Ce soir, encore, il continue de me déshabiller du regard. Il tape sur l'épaule d'un de ses amis et vient dans ma direction. Je vais me sentir mal. Très mal. Mes jambes commencent déjà à flancher. Je cherche d'un œil furtif une aide quelconque, à la recherche de Camille. Une fille vient vers lui et passe ses bras autour de sa taille. Impossible d'entendre avec tout ce brouhaha, mais je vois qu'il essaye de la tenir à l'écart. Seul à l'instant où le DJ enclenche It feels so good de Sonique, un son branché et dance, je l'entends dire « Lâche-moi s'il te plaît. Pas ce soir. » prenant soin d'enlever ses mains qui le retiennent d'avancer. Il me jette un bref regard en s'éloignant d'elle.

Tout au long de son approche vers moi, il serre des mains, s'arrête pour quelques accolades, toujours avec un sourire sincère. Je ne saurais expliquer s'il est réellement sympathique ou s'il se donne un genre.

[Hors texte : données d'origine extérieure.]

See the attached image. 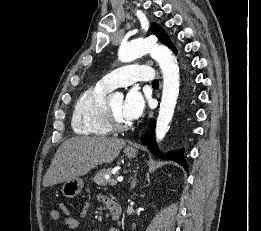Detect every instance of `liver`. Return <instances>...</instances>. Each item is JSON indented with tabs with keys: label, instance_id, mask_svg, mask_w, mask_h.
Wrapping results in <instances>:
<instances>
[{
	"label": "liver",
	"instance_id": "6515ba94",
	"mask_svg": "<svg viewBox=\"0 0 261 231\" xmlns=\"http://www.w3.org/2000/svg\"><path fill=\"white\" fill-rule=\"evenodd\" d=\"M126 142L105 136H76L64 141L58 148L44 178L49 187L87 174L92 168L112 162Z\"/></svg>",
	"mask_w": 261,
	"mask_h": 231
}]
</instances>
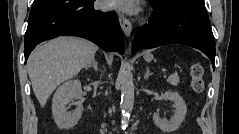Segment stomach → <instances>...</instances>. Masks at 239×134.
I'll return each mask as SVG.
<instances>
[{
    "mask_svg": "<svg viewBox=\"0 0 239 134\" xmlns=\"http://www.w3.org/2000/svg\"><path fill=\"white\" fill-rule=\"evenodd\" d=\"M145 59H146L147 61H151V60L153 59V56H152L151 54H147V55L145 56Z\"/></svg>",
    "mask_w": 239,
    "mask_h": 134,
    "instance_id": "0dacf381",
    "label": "stomach"
}]
</instances>
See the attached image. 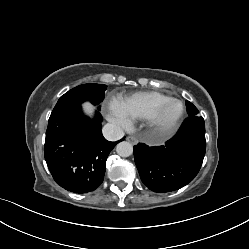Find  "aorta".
<instances>
[{"instance_id": "aorta-1", "label": "aorta", "mask_w": 249, "mask_h": 249, "mask_svg": "<svg viewBox=\"0 0 249 249\" xmlns=\"http://www.w3.org/2000/svg\"><path fill=\"white\" fill-rule=\"evenodd\" d=\"M116 152L121 157H129L133 153V146L127 141H122L117 144Z\"/></svg>"}]
</instances>
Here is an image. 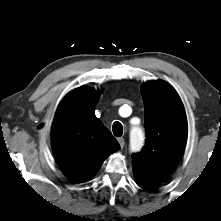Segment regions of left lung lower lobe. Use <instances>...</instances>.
I'll return each instance as SVG.
<instances>
[{"label": "left lung lower lobe", "instance_id": "obj_1", "mask_svg": "<svg viewBox=\"0 0 221 221\" xmlns=\"http://www.w3.org/2000/svg\"><path fill=\"white\" fill-rule=\"evenodd\" d=\"M133 172H134V177H135L136 183L141 188H143V189H153V188H155L159 185L158 181L147 177L138 168H133Z\"/></svg>", "mask_w": 221, "mask_h": 221}]
</instances>
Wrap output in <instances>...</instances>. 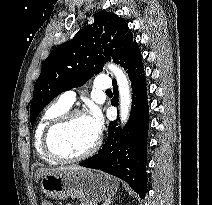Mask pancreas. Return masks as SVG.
Here are the masks:
<instances>
[{
    "label": "pancreas",
    "mask_w": 212,
    "mask_h": 205,
    "mask_svg": "<svg viewBox=\"0 0 212 205\" xmlns=\"http://www.w3.org/2000/svg\"><path fill=\"white\" fill-rule=\"evenodd\" d=\"M80 205H94L93 203H82Z\"/></svg>",
    "instance_id": "cf45deb5"
}]
</instances>
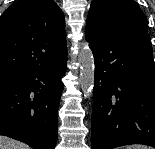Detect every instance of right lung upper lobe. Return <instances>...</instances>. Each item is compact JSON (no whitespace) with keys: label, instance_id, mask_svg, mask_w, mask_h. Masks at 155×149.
I'll return each mask as SVG.
<instances>
[{"label":"right lung upper lobe","instance_id":"obj_1","mask_svg":"<svg viewBox=\"0 0 155 149\" xmlns=\"http://www.w3.org/2000/svg\"><path fill=\"white\" fill-rule=\"evenodd\" d=\"M65 19L53 0H17L0 17V71L24 74L67 53Z\"/></svg>","mask_w":155,"mask_h":149}]
</instances>
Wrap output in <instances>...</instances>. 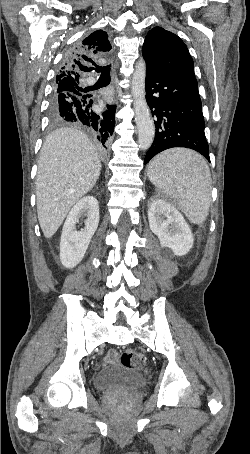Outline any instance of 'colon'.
Listing matches in <instances>:
<instances>
[{"mask_svg": "<svg viewBox=\"0 0 250 454\" xmlns=\"http://www.w3.org/2000/svg\"><path fill=\"white\" fill-rule=\"evenodd\" d=\"M120 361L124 367L134 370H141L145 363L143 355L134 349L123 350Z\"/></svg>", "mask_w": 250, "mask_h": 454, "instance_id": "colon-1", "label": "colon"}]
</instances>
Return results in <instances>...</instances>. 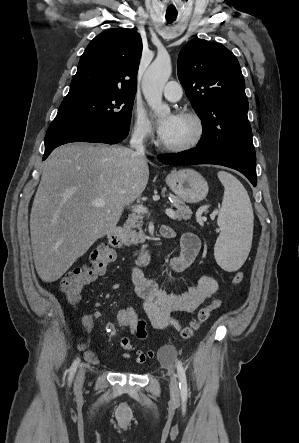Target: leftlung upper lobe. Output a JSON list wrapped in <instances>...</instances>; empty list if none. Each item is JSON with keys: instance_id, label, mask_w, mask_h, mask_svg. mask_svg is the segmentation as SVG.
I'll list each match as a JSON object with an SVG mask.
<instances>
[{"instance_id": "1", "label": "left lung upper lobe", "mask_w": 299, "mask_h": 443, "mask_svg": "<svg viewBox=\"0 0 299 443\" xmlns=\"http://www.w3.org/2000/svg\"><path fill=\"white\" fill-rule=\"evenodd\" d=\"M178 78L202 120L203 136L197 148L254 150L245 81L230 50L202 39L189 41L178 57Z\"/></svg>"}]
</instances>
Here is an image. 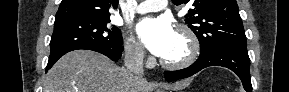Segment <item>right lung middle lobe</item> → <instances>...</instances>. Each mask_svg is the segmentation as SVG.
Masks as SVG:
<instances>
[{"mask_svg": "<svg viewBox=\"0 0 289 92\" xmlns=\"http://www.w3.org/2000/svg\"><path fill=\"white\" fill-rule=\"evenodd\" d=\"M109 22V18L92 17L55 21L50 57L84 45L120 46L123 42L121 31L115 26L111 27Z\"/></svg>", "mask_w": 289, "mask_h": 92, "instance_id": "1", "label": "right lung middle lobe"}]
</instances>
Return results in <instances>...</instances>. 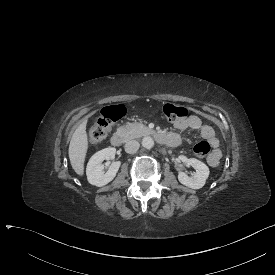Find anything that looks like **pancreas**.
Returning a JSON list of instances; mask_svg holds the SVG:
<instances>
[{
	"label": "pancreas",
	"mask_w": 275,
	"mask_h": 275,
	"mask_svg": "<svg viewBox=\"0 0 275 275\" xmlns=\"http://www.w3.org/2000/svg\"><path fill=\"white\" fill-rule=\"evenodd\" d=\"M116 134L123 138V140L129 141L137 139L145 135H151L152 130L143 125L142 123H131L130 125H121L116 129Z\"/></svg>",
	"instance_id": "pancreas-1"
}]
</instances>
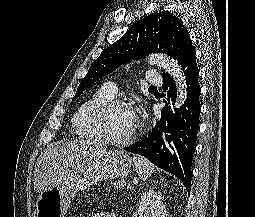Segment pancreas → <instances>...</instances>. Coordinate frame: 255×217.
<instances>
[{
	"instance_id": "cf45deb5",
	"label": "pancreas",
	"mask_w": 255,
	"mask_h": 217,
	"mask_svg": "<svg viewBox=\"0 0 255 217\" xmlns=\"http://www.w3.org/2000/svg\"><path fill=\"white\" fill-rule=\"evenodd\" d=\"M113 185L114 188H124L126 182L124 180H118V181H115L113 183H111Z\"/></svg>"
}]
</instances>
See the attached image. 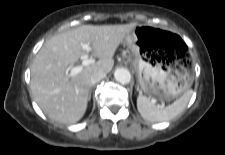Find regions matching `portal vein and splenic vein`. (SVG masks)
I'll return each instance as SVG.
<instances>
[{
	"instance_id": "1",
	"label": "portal vein and splenic vein",
	"mask_w": 225,
	"mask_h": 155,
	"mask_svg": "<svg viewBox=\"0 0 225 155\" xmlns=\"http://www.w3.org/2000/svg\"><path fill=\"white\" fill-rule=\"evenodd\" d=\"M82 49L89 52V51H92V48L90 46L89 43L87 44H82ZM92 63H95V60L92 59V58H87V57H83V61H82V65L80 66H76V67H70L69 68V71H70V76H75L77 75L78 73H80L82 70H83V67L84 66H88Z\"/></svg>"
}]
</instances>
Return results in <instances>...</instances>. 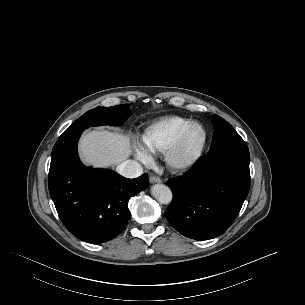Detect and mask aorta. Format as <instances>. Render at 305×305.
<instances>
[{
    "label": "aorta",
    "instance_id": "obj_1",
    "mask_svg": "<svg viewBox=\"0 0 305 305\" xmlns=\"http://www.w3.org/2000/svg\"><path fill=\"white\" fill-rule=\"evenodd\" d=\"M151 194L161 204H169L172 201V192L166 185H153L151 188Z\"/></svg>",
    "mask_w": 305,
    "mask_h": 305
}]
</instances>
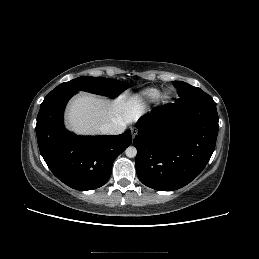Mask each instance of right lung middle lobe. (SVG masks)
<instances>
[{
    "instance_id": "right-lung-middle-lobe-1",
    "label": "right lung middle lobe",
    "mask_w": 259,
    "mask_h": 259,
    "mask_svg": "<svg viewBox=\"0 0 259 259\" xmlns=\"http://www.w3.org/2000/svg\"><path fill=\"white\" fill-rule=\"evenodd\" d=\"M130 86L129 83L103 77L82 76L69 82H64L52 90L45 98L63 92L86 91L94 94L117 97Z\"/></svg>"
}]
</instances>
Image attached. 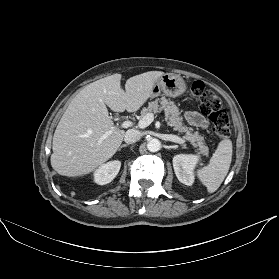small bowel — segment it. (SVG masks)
<instances>
[{
	"label": "small bowel",
	"mask_w": 279,
	"mask_h": 279,
	"mask_svg": "<svg viewBox=\"0 0 279 279\" xmlns=\"http://www.w3.org/2000/svg\"><path fill=\"white\" fill-rule=\"evenodd\" d=\"M186 119L190 124L201 127L203 129L207 128L208 126V121L201 114L195 111L187 112Z\"/></svg>",
	"instance_id": "1"
}]
</instances>
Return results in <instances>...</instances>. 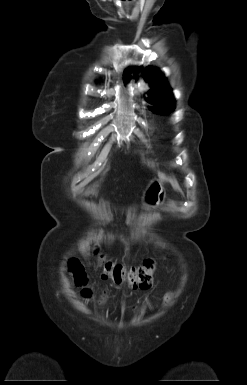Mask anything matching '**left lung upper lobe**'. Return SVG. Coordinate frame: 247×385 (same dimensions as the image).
<instances>
[{"label": "left lung upper lobe", "mask_w": 247, "mask_h": 385, "mask_svg": "<svg viewBox=\"0 0 247 385\" xmlns=\"http://www.w3.org/2000/svg\"><path fill=\"white\" fill-rule=\"evenodd\" d=\"M131 71H135V74L139 71L138 69H128L125 71V79L129 78ZM145 80L150 84V91L148 92L147 101L154 105L151 110L157 114L165 115L169 114L174 110L175 100L171 89L166 83L164 76L161 72L155 68L148 67L143 72ZM135 78L137 76L135 75Z\"/></svg>", "instance_id": "left-lung-upper-lobe-1"}]
</instances>
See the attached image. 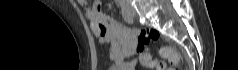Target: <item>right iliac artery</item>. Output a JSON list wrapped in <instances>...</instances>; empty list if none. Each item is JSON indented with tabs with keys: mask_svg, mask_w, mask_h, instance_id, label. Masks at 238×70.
<instances>
[{
	"mask_svg": "<svg viewBox=\"0 0 238 70\" xmlns=\"http://www.w3.org/2000/svg\"><path fill=\"white\" fill-rule=\"evenodd\" d=\"M121 13H122L124 20L127 23H129V24L133 23L132 15L129 13V11L124 6H122V8H121Z\"/></svg>",
	"mask_w": 238,
	"mask_h": 70,
	"instance_id": "right-iliac-artery-1",
	"label": "right iliac artery"
}]
</instances>
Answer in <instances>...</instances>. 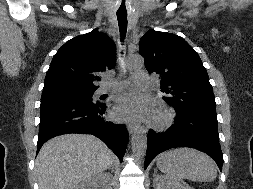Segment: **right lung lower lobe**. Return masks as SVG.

Arrivé à la table où mes fesses campent, il remplit un verre, puis m'imite en silence. Il tente un regard vers moi et je fais de même. Il tourne la tête vivement comme intéressé par ce qui se présente à ses yeux. J'ai envie de sourire. Le petit jeu continue.

Cependant, mon attention s'attarde un peu plus longtemps sur deux étudiantes dangereusement proches. L'une d'elles remet une mèche de cheveux à l'autre, sourire aux lèvres, tandis que sa copine ne quitte pas sa bouche du regard. Près de moi, le jeune homme n'adopte plus l'indifférence. Je me sens observée et fixe ses yeux marrons embellis par de longs cils. Il hausse les sourcils, faussement étonné et pointe son pouce sur son torse. Je secoue la tête, faisant mine d'être agacé. Ne pouvant plus le snober, un rictus se forme au coin de mes lèvres.